The signs of conservatives being disintegrated are unprecedented. If the dire situation for the conservative side is left unattended, conservatism and liberalism may lose balance. The loss of their balance does little good to anyone. The two causes have their own roles. Their reciprocal checks and balances are needed to prevent a society from going to extremes.

Conservative candidates remaining with Ban out are not impressive. They are Rep. Yoo Seong-min and Gyeonggi Province Governor Nam Kyung-pil, both of the Bareun Party created by defectors from President Park Geun-hye's conservative Saenuri Party after she was impeached by lawmakers. Acting President and Prime Minister Hwang Kyo-ahn may be counted in, considering his fast rise in popularity though he has not expressed his intention to run for president yet. Combined, the three have a support rating of less than 20 percent, a number dwarfed by that of four opposition candidates. Moon, Seongnam Mayor Lee Jae-myung, South Chungcheong Province Governor An Hee-jung and former co-Chairman of the minor opposition People's Party Ahn Cheol-soo hold a combined rating of about 60 percent. Moon, An and Lee are to compete to be the presidential nominee of the Democratic Party.

An, regarded as relatively close to the center among opposition candidates, has taken a fast upturn in polls. A poll conducted after Ban dropped out of the race ranked him second to Moon with 12.3 percent. Moon's rating is around 30 percent.

Ban's exit from the presidential contest has left scars on the conservative camp. It abruptly dashed their hope for his good fight against Moon, throwing them into panic and lethargy. The lost opportunity cost incurred to rally support behind Ban is not negligible. The majority opinion is that the conservative camp has got the short end of it in many ways in the upcoming presidential election.

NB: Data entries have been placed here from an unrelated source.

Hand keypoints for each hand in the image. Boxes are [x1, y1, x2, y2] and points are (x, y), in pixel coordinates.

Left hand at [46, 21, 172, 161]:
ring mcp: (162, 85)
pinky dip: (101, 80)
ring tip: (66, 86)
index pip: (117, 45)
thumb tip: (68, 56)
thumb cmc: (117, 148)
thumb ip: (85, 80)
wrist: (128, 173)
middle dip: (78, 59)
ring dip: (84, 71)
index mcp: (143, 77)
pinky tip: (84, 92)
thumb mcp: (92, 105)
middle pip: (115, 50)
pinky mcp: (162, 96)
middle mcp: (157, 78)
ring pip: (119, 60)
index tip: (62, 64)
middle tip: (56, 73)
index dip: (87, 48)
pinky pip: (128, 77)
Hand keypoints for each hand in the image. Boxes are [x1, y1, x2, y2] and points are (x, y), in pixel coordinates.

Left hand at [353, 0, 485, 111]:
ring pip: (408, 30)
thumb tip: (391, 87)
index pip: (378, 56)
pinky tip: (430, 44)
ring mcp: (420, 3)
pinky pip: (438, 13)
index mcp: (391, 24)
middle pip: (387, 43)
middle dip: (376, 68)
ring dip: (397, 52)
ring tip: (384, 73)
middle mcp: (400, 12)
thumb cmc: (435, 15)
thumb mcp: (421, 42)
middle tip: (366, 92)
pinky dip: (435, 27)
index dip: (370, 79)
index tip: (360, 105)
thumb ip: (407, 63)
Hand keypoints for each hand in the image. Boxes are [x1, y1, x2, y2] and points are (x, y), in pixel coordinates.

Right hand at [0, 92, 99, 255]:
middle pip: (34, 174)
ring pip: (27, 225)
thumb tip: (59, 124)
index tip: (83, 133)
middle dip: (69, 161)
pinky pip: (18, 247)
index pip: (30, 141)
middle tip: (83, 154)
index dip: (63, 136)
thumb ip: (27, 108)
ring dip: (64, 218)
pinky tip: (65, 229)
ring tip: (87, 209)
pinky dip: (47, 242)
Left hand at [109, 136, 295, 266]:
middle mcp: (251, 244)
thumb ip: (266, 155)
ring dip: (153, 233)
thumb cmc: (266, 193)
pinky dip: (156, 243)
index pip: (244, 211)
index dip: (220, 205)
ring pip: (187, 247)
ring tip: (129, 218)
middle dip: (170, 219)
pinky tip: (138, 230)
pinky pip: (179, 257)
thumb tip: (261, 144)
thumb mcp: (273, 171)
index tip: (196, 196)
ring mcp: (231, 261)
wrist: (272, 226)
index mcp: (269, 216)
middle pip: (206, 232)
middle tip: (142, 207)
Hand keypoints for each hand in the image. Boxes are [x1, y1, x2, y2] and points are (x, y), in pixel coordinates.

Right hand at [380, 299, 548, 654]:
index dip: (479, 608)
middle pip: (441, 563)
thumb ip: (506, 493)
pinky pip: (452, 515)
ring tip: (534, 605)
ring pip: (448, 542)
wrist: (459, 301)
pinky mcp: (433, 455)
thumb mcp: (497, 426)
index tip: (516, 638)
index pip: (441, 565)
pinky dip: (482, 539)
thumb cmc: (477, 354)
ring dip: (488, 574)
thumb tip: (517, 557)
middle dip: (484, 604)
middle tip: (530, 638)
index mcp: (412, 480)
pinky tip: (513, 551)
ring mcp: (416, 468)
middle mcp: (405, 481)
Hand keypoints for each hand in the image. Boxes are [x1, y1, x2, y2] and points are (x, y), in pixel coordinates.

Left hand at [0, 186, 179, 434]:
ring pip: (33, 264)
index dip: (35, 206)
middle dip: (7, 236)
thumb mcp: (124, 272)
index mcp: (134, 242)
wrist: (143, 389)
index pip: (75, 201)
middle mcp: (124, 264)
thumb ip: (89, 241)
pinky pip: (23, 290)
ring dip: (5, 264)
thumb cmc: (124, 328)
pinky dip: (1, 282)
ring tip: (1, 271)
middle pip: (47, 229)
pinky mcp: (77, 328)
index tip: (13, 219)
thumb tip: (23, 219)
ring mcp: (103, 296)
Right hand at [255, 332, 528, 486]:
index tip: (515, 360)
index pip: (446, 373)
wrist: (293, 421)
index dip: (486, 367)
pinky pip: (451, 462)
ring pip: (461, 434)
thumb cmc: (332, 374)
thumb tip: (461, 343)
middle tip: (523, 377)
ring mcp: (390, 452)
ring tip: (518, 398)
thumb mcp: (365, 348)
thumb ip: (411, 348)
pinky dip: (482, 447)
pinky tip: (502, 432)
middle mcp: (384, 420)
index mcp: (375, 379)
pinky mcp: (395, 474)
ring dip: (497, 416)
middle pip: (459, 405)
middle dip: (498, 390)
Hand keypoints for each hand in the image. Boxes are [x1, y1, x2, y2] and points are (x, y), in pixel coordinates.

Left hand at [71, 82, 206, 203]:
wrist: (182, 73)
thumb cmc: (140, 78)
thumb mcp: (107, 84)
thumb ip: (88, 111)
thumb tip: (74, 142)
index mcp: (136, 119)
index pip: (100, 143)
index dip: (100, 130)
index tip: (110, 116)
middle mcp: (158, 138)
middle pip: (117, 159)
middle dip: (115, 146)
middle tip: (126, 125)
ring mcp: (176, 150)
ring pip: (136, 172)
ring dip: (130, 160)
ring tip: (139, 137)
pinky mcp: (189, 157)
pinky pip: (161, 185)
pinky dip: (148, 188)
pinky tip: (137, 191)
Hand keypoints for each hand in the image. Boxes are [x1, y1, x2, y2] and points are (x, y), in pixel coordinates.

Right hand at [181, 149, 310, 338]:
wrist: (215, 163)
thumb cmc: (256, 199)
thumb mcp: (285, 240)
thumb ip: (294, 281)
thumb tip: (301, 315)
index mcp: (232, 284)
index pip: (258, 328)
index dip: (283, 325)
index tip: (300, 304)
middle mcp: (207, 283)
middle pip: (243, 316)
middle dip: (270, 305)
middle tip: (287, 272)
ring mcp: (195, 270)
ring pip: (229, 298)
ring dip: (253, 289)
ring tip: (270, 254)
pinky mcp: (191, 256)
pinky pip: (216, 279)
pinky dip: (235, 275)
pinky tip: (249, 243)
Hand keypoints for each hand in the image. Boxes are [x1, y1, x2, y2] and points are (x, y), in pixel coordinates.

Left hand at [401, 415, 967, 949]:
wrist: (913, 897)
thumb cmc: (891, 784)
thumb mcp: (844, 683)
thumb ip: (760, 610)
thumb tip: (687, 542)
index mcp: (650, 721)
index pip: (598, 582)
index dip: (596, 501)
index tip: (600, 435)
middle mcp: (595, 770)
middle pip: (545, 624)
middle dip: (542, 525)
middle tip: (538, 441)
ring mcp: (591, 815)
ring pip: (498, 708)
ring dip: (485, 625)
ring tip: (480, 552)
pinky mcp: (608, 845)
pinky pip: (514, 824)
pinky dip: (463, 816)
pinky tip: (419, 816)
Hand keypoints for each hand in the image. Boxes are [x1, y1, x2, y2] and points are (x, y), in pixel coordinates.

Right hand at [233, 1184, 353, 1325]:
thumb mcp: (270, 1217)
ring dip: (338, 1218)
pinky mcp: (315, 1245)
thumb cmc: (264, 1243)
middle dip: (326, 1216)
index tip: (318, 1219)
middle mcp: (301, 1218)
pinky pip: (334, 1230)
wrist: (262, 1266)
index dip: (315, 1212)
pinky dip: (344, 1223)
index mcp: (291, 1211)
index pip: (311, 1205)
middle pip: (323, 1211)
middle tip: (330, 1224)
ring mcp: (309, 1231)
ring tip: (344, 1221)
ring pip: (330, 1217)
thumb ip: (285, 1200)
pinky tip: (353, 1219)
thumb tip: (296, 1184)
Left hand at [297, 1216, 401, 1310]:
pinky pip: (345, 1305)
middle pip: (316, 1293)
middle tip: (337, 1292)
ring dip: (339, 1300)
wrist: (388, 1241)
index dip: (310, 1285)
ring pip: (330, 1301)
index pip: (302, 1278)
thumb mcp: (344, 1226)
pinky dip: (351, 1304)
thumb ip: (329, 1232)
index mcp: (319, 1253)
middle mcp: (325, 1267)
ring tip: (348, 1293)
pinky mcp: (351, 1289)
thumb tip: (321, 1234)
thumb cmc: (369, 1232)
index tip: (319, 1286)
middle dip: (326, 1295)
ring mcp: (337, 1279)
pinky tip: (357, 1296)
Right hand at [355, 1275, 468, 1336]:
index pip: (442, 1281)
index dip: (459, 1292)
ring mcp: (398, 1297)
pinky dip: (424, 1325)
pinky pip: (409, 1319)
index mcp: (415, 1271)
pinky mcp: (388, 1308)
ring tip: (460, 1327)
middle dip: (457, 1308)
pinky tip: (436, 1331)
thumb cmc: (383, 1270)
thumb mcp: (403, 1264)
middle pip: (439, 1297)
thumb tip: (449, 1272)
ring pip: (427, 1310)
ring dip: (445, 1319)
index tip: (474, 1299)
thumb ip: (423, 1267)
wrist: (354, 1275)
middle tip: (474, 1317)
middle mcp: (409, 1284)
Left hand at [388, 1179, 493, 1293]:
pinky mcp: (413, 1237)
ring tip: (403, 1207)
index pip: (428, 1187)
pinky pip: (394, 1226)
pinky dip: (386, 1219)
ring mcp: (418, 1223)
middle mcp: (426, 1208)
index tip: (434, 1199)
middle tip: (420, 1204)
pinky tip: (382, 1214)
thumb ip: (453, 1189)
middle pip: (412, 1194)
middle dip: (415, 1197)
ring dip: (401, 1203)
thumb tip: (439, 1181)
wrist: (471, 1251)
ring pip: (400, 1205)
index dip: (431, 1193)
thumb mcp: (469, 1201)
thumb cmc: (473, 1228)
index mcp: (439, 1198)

To a great extent, conservatives have brought crisis upon themselves. Their bloc showed corruption and incompetency. The Saenuri Party aired its dirty laundry in public through a factional strife over nominations for general elections last year. President Park’s confidante Choi Soon-sil, who is accused of meddling in state affairs, plunged the nation into the ongoing political crisis. The Choi scandal, in particular, casts a long shadow over conservative candidates, though they bolted from the Saenuri Party. Many members of the public give an icy look at the scandal. Arrogance, authoritarianism and immorality of the conservative camp seems to have gone beyond the limits of patience. Their consequences are reflected in the current campaign landscape.

Analysts forecast a sizable number of supporters for Ban will go to Hwang and Yoo after he dropped out of the race, but they are not large enough to impact the competition for presidency. Some political pundits observe that popular sentiment needs to be watched for any change or that conservatives may unite if the Constitutional Court upholds the impeachment. But such views are moot. Those who call for conservatives to rally behind Park while turning a blind eye to the Choi scandal are turned away by the public. Some members of the public sneer them as fake conservatives, who are as stubborn as a mule.

The conservative camp should turn its eyes to the pressing job of rediscovering the values of conservatism. They should make desperate efforts to throw off spurious conservatism. Conservatism places principles above personal desire. It emphasizes justice, humility and open-mindedness. Corruption and selfish vested interests hidden in the name of conservatism should be shaken off.

Though the contest for the presidential office is likely to be dominated by liberal candidates, about 40 percent of the Koreans still think of themselves as conservatives. The only way for conservatives to unite and level the political playing field would be to restore real conservatism. A society takes both right and left wings for a steady flight to prosperity.